RECORDS:
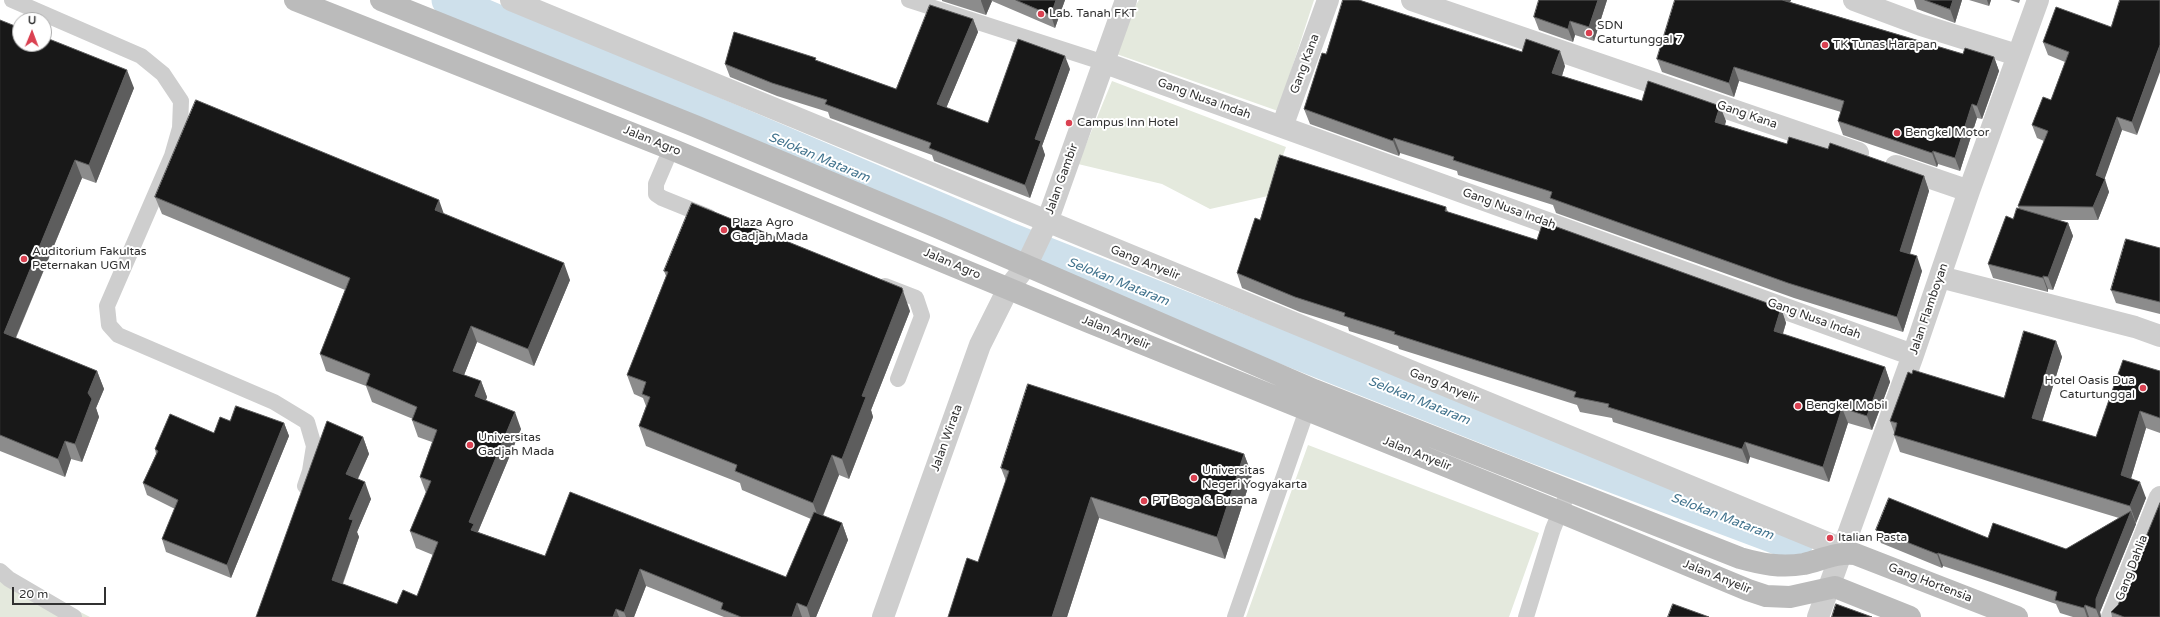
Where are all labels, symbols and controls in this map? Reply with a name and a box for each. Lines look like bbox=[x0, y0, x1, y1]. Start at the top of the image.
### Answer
place label: Lab. Tanah FKT bbox=[1049, 7, 1137, 21]
marker: Lab. Tanah FKT bbox=[1036, 9, 1046, 19]
north arrow bbox=[12, 12, 52, 52]
text: U bbox=[28, 14, 36, 27]
place label: SDN Caturtunggal 7 bbox=[1597, 19, 1683, 47]
marker: SDN Caturtunggal 7 bbox=[1584, 28, 1594, 38]
street label: Gang Kana bbox=[1288, 32, 1322, 96]
place label: TK Tunas Harapan bbox=[1833, 38, 1937, 52]
marker: TK Tunas Harapan bbox=[1820, 40, 1830, 50]
street label: Gang Nusa Indah bbox=[1155, 75, 1253, 123]
street label: Gang Kana bbox=[1715, 98, 1779, 132]
place label: Campus Inn Hotel bbox=[1077, 116, 1178, 130]
marker: Campus Inn Hotel bbox=[1064, 118, 1074, 128]
street label: Jalan Agro bbox=[621, 123, 683, 159]
place label: Bengkel Motor bbox=[1905, 126, 1989, 140]
marker: Bengkel Motor bbox=[1892, 128, 1902, 138]
water label: Selokan Mataram bbox=[766, 130, 872, 186]
street label: Jalan Gambir bbox=[1042, 142, 1082, 216]
street label: Gang Nusa Indah bbox=[1460, 185, 1558, 233]
place label: Plaza Agro Gadjah Mada bbox=[732, 216, 808, 244]
marker: Plaza Agro Gadjah Mada bbox=[719, 225, 729, 235]
street label: Gang Anyelir bbox=[1108, 243, 1182, 283]
place label: Auditorium Fakultas Peternakan UGM bbox=[32, 245, 147, 273]
street label: Jalan Agro bbox=[921, 246, 983, 282]
marker: Auditorium Fakultas Peternakan UGM bbox=[19, 254, 29, 264]
water label: Selokan Mataram bbox=[1065, 254, 1171, 310]
street label: Jalan Flamboyan bbox=[1907, 261, 1951, 357]
street label: Gang Nusa Indah bbox=[1765, 295, 1863, 343]
street label: Jalan Anyelir bbox=[1080, 313, 1152, 353]
street label: Gang Anyelir bbox=[1407, 366, 1481, 406]
water label: Selokan Mataram bbox=[1366, 373, 1472, 429]
place label: Hotel Oasis Dua Caturtunggal bbox=[2044, 374, 2135, 402]
marker: Hotel Oasis Dua Caturtunggal bbox=[2138, 383, 2148, 393]
place label: Bengkel Mobil bbox=[1806, 399, 1888, 413]
marker: Bengkel Mobil bbox=[1793, 401, 1803, 411]
street label: Jalan Wirata bbox=[928, 403, 966, 473]
place label: Universitas Gadjah Mada bbox=[478, 431, 554, 459]
street label: Jalan Anyelir bbox=[1381, 434, 1453, 474]
marker: Universitas Gadjah Mada bbox=[465, 440, 475, 450]
place label: Universitas Negeri Yogyakarta bbox=[1202, 464, 1307, 492]
marker: Universitas Negeri Yogyakarta bbox=[1189, 473, 1199, 483]
water label: Selokan Mataram bbox=[1669, 490, 1775, 544]
place label: PT Boga & Busana bbox=[1152, 494, 1257, 508]
marker: PT Boga & Busana bbox=[1139, 496, 1149, 506]
place label: Italian Pasta bbox=[1838, 531, 1907, 545]
marker: Italian Pasta bbox=[1825, 533, 1835, 543]
street label: Gang Dahlia bbox=[2113, 533, 2151, 603]
street label: Jalan Anyelir bbox=[1681, 557, 1753, 597]
street label: Gang Hortensia bbox=[1886, 560, 1974, 606]
scale bar bbox=[14, 579, 108, 605]
text: 20 m bbox=[19, 587, 48, 601]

TASK PROMPT: Reproduce the listing exactly, but omit every picture in it.

WORKED SOLUTION:
Where are all labels, symbols and controls in this map? Reply with a name and a box for each. Lines look like bbox=[x0, y0, x1, y1]. Start at the top of the image.
### Answer
place label: Lab. Tanah FKT bbox=[1049, 7, 1137, 21]
marker: Lab. Tanah FKT bbox=[1036, 9, 1046, 19]
north arrow bbox=[12, 12, 52, 52]
text: U bbox=[28, 14, 36, 27]
place label: SDN Caturtunggal 7 bbox=[1597, 19, 1683, 47]
marker: SDN Caturtunggal 7 bbox=[1584, 28, 1594, 38]
street label: Gang Kana bbox=[1288, 32, 1322, 96]
place label: TK Tunas Harapan bbox=[1833, 38, 1937, 52]
marker: TK Tunas Harapan bbox=[1820, 40, 1830, 50]
street label: Gang Nusa Indah bbox=[1155, 75, 1253, 123]
street label: Gang Kana bbox=[1715, 98, 1779, 132]
place label: Campus Inn Hotel bbox=[1077, 116, 1178, 130]
marker: Campus Inn Hotel bbox=[1064, 118, 1074, 128]
street label: Jalan Agro bbox=[621, 123, 683, 159]
place label: Bengkel Motor bbox=[1905, 126, 1989, 140]
marker: Bengkel Motor bbox=[1892, 128, 1902, 138]
water label: Selokan Mataram bbox=[766, 130, 872, 186]
street label: Jalan Gambir bbox=[1042, 142, 1082, 216]
street label: Gang Nusa Indah bbox=[1460, 185, 1558, 233]
place label: Plaza Agro Gadjah Mada bbox=[732, 216, 808, 244]
marker: Plaza Agro Gadjah Mada bbox=[719, 225, 729, 235]
street label: Gang Anyelir bbox=[1108, 243, 1182, 283]
place label: Auditorium Fakultas Peternakan UGM bbox=[32, 245, 147, 273]
street label: Jalan Agro bbox=[921, 246, 983, 282]
marker: Auditorium Fakultas Peternakan UGM bbox=[19, 254, 29, 264]
water label: Selokan Mataram bbox=[1065, 254, 1171, 310]
street label: Jalan Flamboyan bbox=[1907, 261, 1951, 357]
street label: Gang Nusa Indah bbox=[1765, 295, 1863, 343]
street label: Jalan Anyelir bbox=[1080, 313, 1152, 353]
street label: Gang Anyelir bbox=[1407, 366, 1481, 406]
water label: Selokan Mataram bbox=[1366, 373, 1472, 429]
place label: Hotel Oasis Dua Caturtunggal bbox=[2044, 374, 2135, 402]
marker: Hotel Oasis Dua Caturtunggal bbox=[2138, 383, 2148, 393]
place label: Bengkel Mobil bbox=[1806, 399, 1888, 413]
marker: Bengkel Mobil bbox=[1793, 401, 1803, 411]
street label: Jalan Wirata bbox=[928, 403, 966, 473]
place label: Universitas Gadjah Mada bbox=[478, 431, 554, 459]
street label: Jalan Anyelir bbox=[1381, 434, 1453, 474]
marker: Universitas Gadjah Mada bbox=[465, 440, 475, 450]
place label: Universitas Negeri Yogyakarta bbox=[1202, 464, 1307, 492]
marker: Universitas Negeri Yogyakarta bbox=[1189, 473, 1199, 483]
water label: Selokan Mataram bbox=[1669, 490, 1775, 544]
place label: PT Boga & Busana bbox=[1152, 494, 1257, 508]
marker: PT Boga & Busana bbox=[1139, 496, 1149, 506]
place label: Italian Pasta bbox=[1838, 531, 1907, 545]
marker: Italian Pasta bbox=[1825, 533, 1835, 543]
street label: Gang Dahlia bbox=[2113, 533, 2151, 603]
street label: Jalan Anyelir bbox=[1681, 557, 1753, 597]
street label: Gang Hortensia bbox=[1886, 560, 1974, 606]
scale bar bbox=[14, 579, 108, 605]
text: 20 m bbox=[19, 587, 48, 601]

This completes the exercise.